AAOS: Patients Not Ready to Drive for Four Weeks After THR
Model defining safe to drive as a return to a driving reaction time can be applied to other surgeries
MONDAY, March 17, 2014 (HealthDay News) -- Patients are not ready to return to driving at two to three weeks following right total hip arthroplasty (THA), according to a study presented at the annual meeting of the American Academy of Orthopaedic Surgeons, held from March 11 to 15 in New Orleans.

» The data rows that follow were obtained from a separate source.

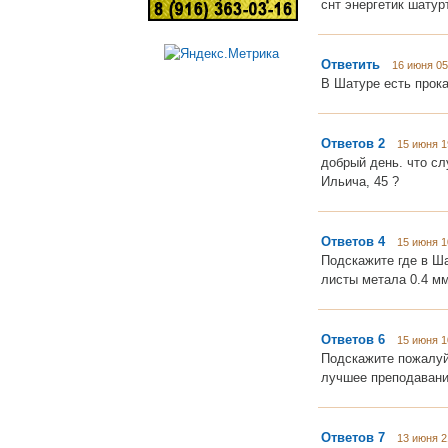
снт энергетик шату
Ответить
16 июня 05
В Шатуре есть прок
Ответов 2
15 июня 1
добрый день. что сл
Ильича, 45 ?
Ответов 4
15 июня 1
Подскажите где в Ш
листы метала 0.4 м
Ответов 6
15 июня 1
Подскажите пожалуй
лучшее преподаван
Ответов 7
13 июня 2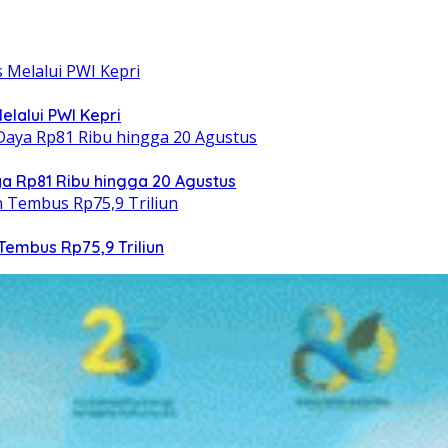
elalui PWI Kepri
 Rp81 Ribu hingga 20 Agustus
Tembus Rp75,9 Triliun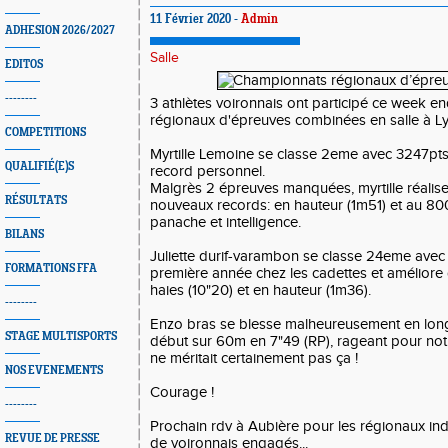
11 Février 2020 -
Admin
ADHESION 2026/2027
Salle
EDITOS
--------
3 athlètes voironnais ont participé ce week 
régionaux d'épreuves combinées en salle à L
COMPETITIONS
Myrtille Lemoine se classe 2eme avec 3247pts
QUALIFIÉ(E)S
record personnel.
Malgrès 2 épreuves manquées, myrtille réali
RÉSULTATS
nouveaux records: en hauteur (1m51) et au 8
panache et intelligence.
BILANS
Juliette durif-varambon se classe 24eme avec
FORMATIONS FFA
première année chez les cadettes et améliore
haies (10"20) et en hauteur (1m36).
--------
Enzo bras se blesse malheureusement en lon
STAGE MULTISPORTS
début sur 60m en 7"49 (RP), rageant pour no
ne méritait certainement pas ça !
NOS EVENEMENTS
Courage !
--------
Prochain rdv à Aubière pour les régionaux ind
REVUE DE PRESSE
de voironnais engagés...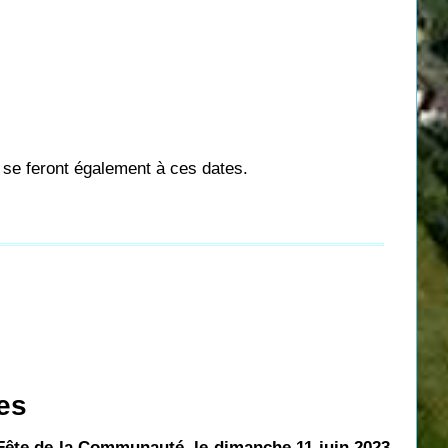
) se feront également à ces dates.
es
Fête de la Communauté
,
le dimanche 11 juin 2023
,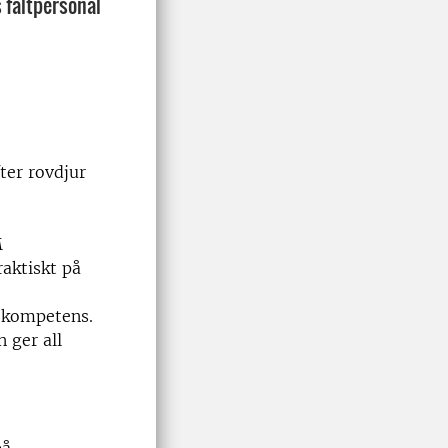
 fältpersonal
ter rovdjur
M
aktiskt på
in kompetens.
 ger all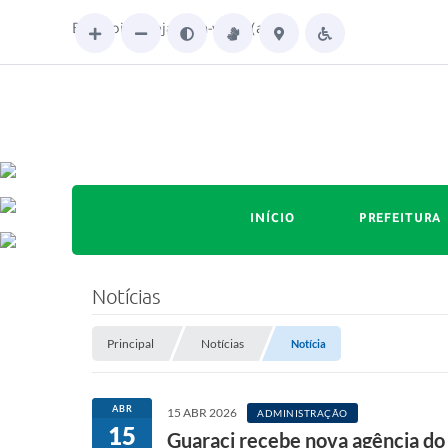
Boa noite. Seja bem-vindo(a)!
INÍCIO
PREFEITURA
Notícias
Principal
Notícias
Notícia
ABR
15 ABR 2026
ADMINISTRAÇÃO
15
Guaraci recebe nova agência do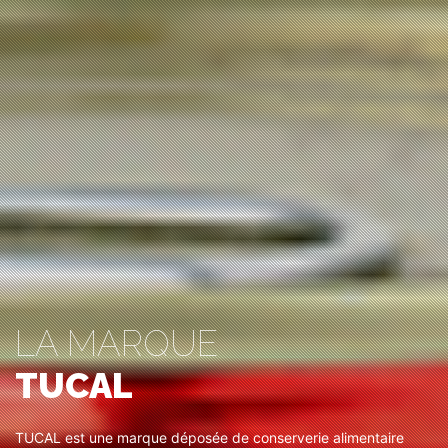
LA MARQUE
TUCAL
TUCAL est une marque déposée de conserverie alimentaire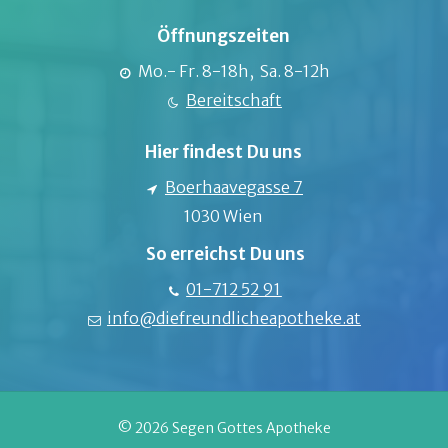
Öffnungszeiten
Mo.- Fr. 8-18h, Sa. 8-12h
Bereitschaft
Hier findest Du uns
Boerhaavegasse 7
1030 Wien
So erreichst Du uns
01-712 52 91
info@diefreundlicheapotheke.at
© 2026 Segen Gottes Apotheke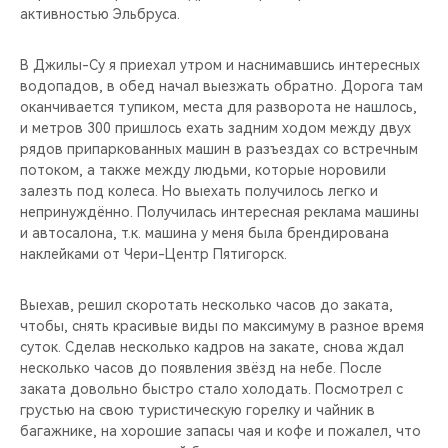
активностью Эльбруса.
В Джилы-Су я приехал утром и наснимавшись интересных
водопадов, в обед начал выезжать обратно. Дорога там
оканчивается тупиком, места для разворота не нашлось,
и метров 300 пришлось ехать задним ходом между двух
рядов припаркованных машин в разъездах со встречным
потоком, а также между людьми, которые норовили
залезть под колеса. Но выехать получилось легко и
непринуждённо. Получилась интересная реклама машины
и автосалона, т.к. машина у меня была брендирована
наклейками от Чери-Центр Пятигорск.
Выехав, решил скоротать несколько часов до заката,
чтобы, снять красивые виды по максимуму в разное время
суток. Сделав несколько кадров на закате, снова ждал
несколько часов до появления звёзд на небе. После
заката довольно быстро стало холодать. Посмотрел с
грустью на свою туристическую горелку и чайник в
багажнике, на хорошие запасы чая и кофе и пожалел, что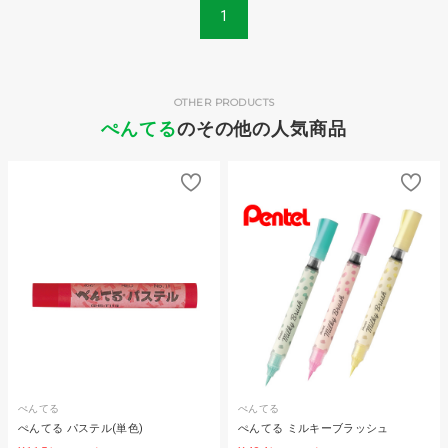
1
OTHER PRODUCTS
ぺんてる
のその他の人気商品
ぺんてる
ぺんてる
ぺんてる パステル(単色)
ぺんてる ミルキーブラッシュ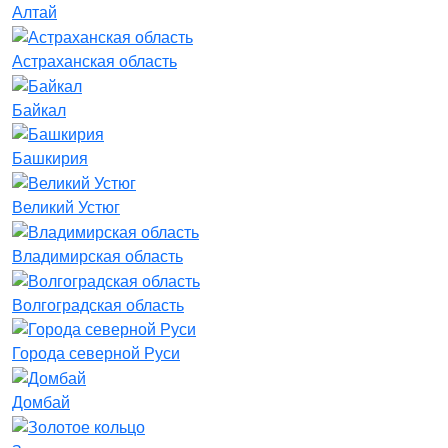
Алтай
Астраханская область
Байкал
Башкирия
Великий Устюг
Владимирская область
Волгоградская область
Города северной Руси
Домбай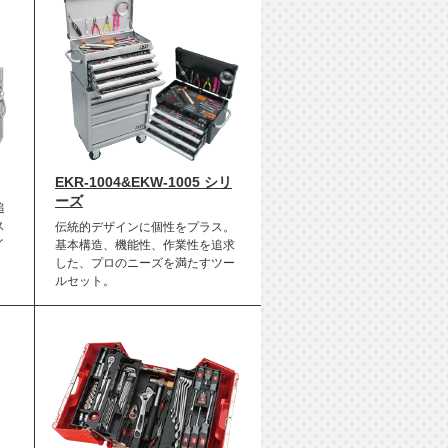
EKR-1004&EKW-1005 シリ
ーズ
追
ス
伝統的デザインに個性をプラス。
イ
基本構造、機能性、作業性を追求
した、プロのニーズを満たすツー
ルセット。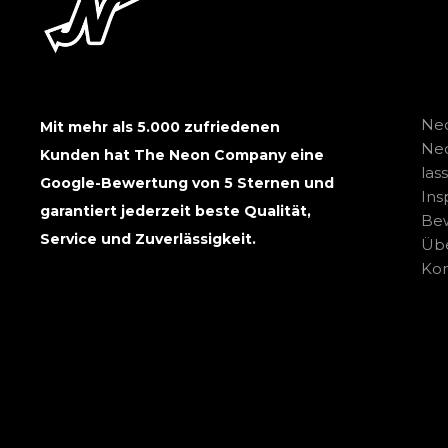
Neo
Mit mehr als 5.000 zufriedenen
Ne
Kunden hat The Neon Company eine
las
Google-Bewertung von 5 Sternen und
Ins
garantiert jederzeit beste Qualität,
Be
Service und Zuverlässigkeit.
Übe
Kon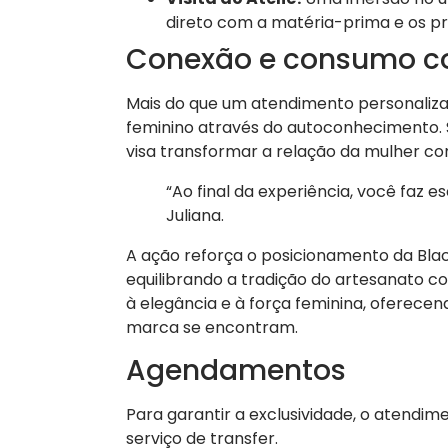
direto com a matéria-prima e os pr
Conexão e consumo c
Mais do que um atendimento personalizad
feminino através do autoconhecimento. S
visa transformar a relação da mulher c
“Ao final da experiência, você faz e
Juliana.
A ação reforça o posicionamento da Bla
equilibrando a tradição do artesanato
à elegância e à força feminina, oferece
marca se encontram.
Agendamentos
Para garantir a exclusividade, o atendim
serviço de transfer.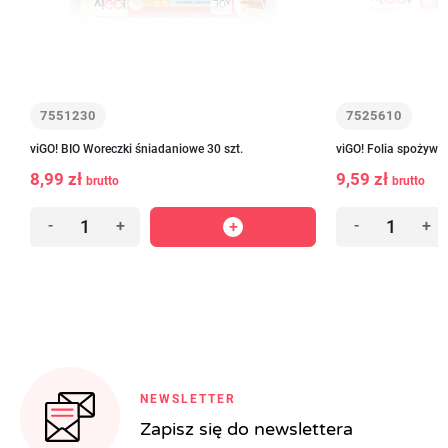
7551230
7525610
viGO! BIO Woreczki śniadaniowe 30 szt.
viGO! Folia spożywc
8,99 zł
9,59 zł
brutto
brutto
-
+
-
+
NEWSLETTER
Zapisz się do newslettera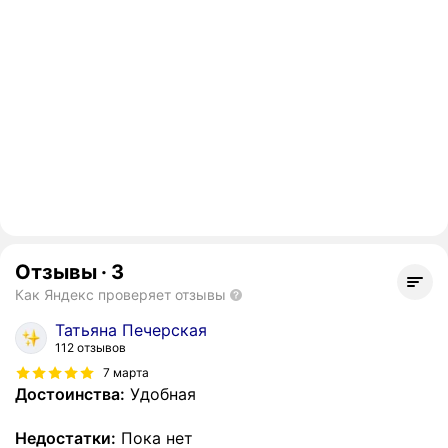
Отзывы
·
3
Как Яндекс проверяет отзывы
Татьяна Печерская
112 отзывов
7 марта
Достоинства:
Удобная
Недостатки:
Пока нет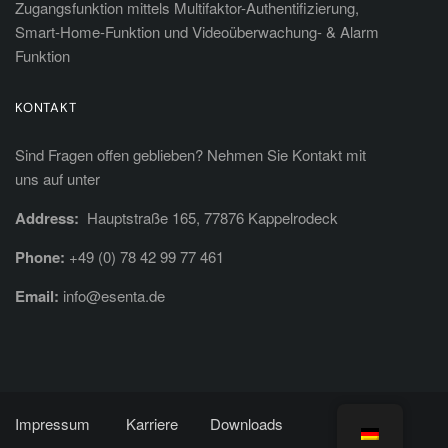
Zugangsfunktion mittels Multifaktor-Authentifizierung,
Smart-Home-Funktion und Videoüberwachung- & Alarm
Funktion
KONTAKT
Sind Fragen offen geblieben? Nehmen Sie Kontakt mit
uns auf unter
Address:
Hauptstraße 165, 77876 Kappelrodeck
Phone:
+49 (0) 78 42 99 77 461
Email:
info@esenta.de
Impressum
Karriere
Downloads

Allison Ruel and Geoffrey H. Westrich, M.D., from the Hospital for Special Surgery in New York City, assessed driving reaction times in a fully-interactive simulator with an automatic brake reaction timer among 100 patients from three different surgeons. Driving reaction times were measured preoperatively and at postoperative follow-up appointments (randomly assigned at two, three, or four weeks).
The researchers found that patients tested at two and three weeks after surgery had a slower reaction time, compared to their preoperative time, by an average of 0.1 and 0.01 seconds, respectively. Patients improved their reaction times by 0.023 seconds (P < 0.5) at four weeks after surgery. Patients under the age of 70 reached an improved reaction time earlier than those patients over the age of 70.
"By using a standardized, driving simulator to measure reaction times, our study will be reproducible and we can apply our model to other surgical procedures that may affect one's ability to drive safely postoperatively," Westrich said in a statement.